あしたのうた
「……それで、よかったのですか」
「よかったもなにも、……いえ、貴方と別れたところから、もう私は終わっていたんです」
本当に、心から貴方を想っていたのだから。
しっかりとぶつかった瞳に、強い意志。とても様々な噂をされて、失意のままに死んでいったとは思えないような。
「だから、紬」
呼び捨てにされて、彼が妹尾渉だということに気付く。なあに、とこちらも村崎紬に戻して、ひたりと彼を正面から見つめる。

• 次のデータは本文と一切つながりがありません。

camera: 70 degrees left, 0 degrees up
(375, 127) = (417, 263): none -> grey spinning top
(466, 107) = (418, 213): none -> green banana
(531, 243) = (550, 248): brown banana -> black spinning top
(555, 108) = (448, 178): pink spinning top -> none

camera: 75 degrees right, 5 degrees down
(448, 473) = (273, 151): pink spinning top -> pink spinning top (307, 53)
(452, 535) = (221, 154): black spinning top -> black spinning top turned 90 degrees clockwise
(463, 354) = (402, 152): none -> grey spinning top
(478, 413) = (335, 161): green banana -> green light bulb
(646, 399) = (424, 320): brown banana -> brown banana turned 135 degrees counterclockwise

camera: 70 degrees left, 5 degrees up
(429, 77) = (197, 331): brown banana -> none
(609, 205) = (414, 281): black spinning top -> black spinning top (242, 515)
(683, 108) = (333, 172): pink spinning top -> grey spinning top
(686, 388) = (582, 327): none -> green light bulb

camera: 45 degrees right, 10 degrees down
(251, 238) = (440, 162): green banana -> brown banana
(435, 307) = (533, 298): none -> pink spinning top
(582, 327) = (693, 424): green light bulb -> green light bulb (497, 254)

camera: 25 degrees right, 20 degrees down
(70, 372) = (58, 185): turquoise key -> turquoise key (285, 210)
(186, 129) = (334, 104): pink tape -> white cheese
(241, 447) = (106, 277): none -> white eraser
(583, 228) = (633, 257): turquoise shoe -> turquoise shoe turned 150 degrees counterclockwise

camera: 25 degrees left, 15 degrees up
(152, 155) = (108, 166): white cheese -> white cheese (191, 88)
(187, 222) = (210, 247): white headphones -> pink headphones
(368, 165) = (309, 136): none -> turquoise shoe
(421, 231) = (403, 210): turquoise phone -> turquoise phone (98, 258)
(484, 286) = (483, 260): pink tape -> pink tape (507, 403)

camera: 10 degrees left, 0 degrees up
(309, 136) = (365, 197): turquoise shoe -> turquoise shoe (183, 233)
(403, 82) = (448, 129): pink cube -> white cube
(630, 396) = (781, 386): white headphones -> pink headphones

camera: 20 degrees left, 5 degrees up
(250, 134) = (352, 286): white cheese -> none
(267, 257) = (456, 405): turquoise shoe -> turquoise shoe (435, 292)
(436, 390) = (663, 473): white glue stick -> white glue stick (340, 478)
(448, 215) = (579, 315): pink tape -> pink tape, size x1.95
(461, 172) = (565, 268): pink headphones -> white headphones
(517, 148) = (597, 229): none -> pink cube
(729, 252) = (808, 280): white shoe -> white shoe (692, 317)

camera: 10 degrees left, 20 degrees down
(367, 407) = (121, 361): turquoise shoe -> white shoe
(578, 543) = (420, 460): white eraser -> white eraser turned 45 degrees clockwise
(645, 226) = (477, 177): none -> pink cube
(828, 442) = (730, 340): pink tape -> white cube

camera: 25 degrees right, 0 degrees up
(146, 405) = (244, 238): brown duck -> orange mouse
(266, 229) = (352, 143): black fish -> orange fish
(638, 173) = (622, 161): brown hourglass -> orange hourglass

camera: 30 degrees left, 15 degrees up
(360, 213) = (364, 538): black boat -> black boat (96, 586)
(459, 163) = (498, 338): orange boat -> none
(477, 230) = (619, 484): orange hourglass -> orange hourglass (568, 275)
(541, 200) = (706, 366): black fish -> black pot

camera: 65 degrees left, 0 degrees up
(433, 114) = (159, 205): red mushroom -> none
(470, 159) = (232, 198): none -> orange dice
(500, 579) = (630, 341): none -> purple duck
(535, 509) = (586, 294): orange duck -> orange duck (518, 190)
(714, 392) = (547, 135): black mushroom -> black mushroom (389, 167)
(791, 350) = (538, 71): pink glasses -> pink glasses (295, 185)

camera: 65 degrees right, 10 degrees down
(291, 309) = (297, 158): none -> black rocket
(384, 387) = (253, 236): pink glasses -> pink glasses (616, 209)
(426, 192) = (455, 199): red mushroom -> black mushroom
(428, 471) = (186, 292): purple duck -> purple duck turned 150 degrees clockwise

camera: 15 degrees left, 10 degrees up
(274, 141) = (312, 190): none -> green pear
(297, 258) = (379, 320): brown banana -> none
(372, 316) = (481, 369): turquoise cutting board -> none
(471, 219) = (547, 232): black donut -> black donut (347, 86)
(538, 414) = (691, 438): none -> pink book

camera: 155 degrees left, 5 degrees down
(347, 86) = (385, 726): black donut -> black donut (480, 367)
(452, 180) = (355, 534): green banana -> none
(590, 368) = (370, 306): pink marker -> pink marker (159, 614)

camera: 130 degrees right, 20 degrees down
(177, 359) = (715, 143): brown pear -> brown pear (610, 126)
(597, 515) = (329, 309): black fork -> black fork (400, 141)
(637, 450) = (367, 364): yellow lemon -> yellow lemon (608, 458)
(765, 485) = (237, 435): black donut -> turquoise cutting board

「ここからは、渉として……妹尾渉としての、言葉になるけど」
こくり、と頷くと、少し表情を和らげた彼が私の頬に手を当てた。その手に自分の手を重ねて、体温を感じる。先程手を掴まれた時は走ったせいか温かかったけれど、冷えた体温が嗚呼渉だなと、何となくそう感じて安心した。
「待たせて、ごめん。我慢させて、ごめん。時代が変われば同じことだからって言われるかもしれないけれど、待っていてくれて、ありがとう」
つ、と目尻から零れていった雫を、渉がそっと掬い上げた。もう辺りは暗く、近づいている彼を見るのが精いっぱいの明るさ。冷たい風が私の頬を撫でて駆け抜けていくのを、強く感じる。
約束を、した。全て思い出したら、と、約束を交わした。
ずっとずっと、ずっと昔から待っていた言葉。ずっとずっと、ずっと昔から欲していた言葉。
当子の頃も、しんの頃も、文の頃も、晶子の頃も、欲しくて欲しくて堪らなくて、けれど結局もらえることはなかった、言の葉。
「紬」
ねえ、渉。
ここまで長かったね。長い長い道のりだった。泣いたことも笑ったことも、辛かったことも楽しかったことも、ひとの倍以上経験した。
私たちが繰り返している理由は、仮説は立ったけれど結局はっきりしないまま。これから先も、理由が分かることは恐らくないのだろうけれど。
この時代では、きっと初めてのハッピーエンドを迎えることができるのだと思う。だからといって、これが最後だとは私は思いたくない。
「紬。俺と、妹尾渉と一緒になってください」
はい、と言ったはずの音は声になっていただろうか。ぱたりぱたりと零れ落ちる涙に、視界を塞がれる。必死でそれを拭いながら彼を見上げると、私は渉、とその名を呼んだ。
「これからも、ずっとずっと、ずっと一緒にいてください……っ」
今まで話せなかった約束。今なお果たしている途中の、約束。
「勿論、いつまでも」
未来を信じるのは、私の役目だ。そんな私を信じてくれるのは、いつだって彼だ。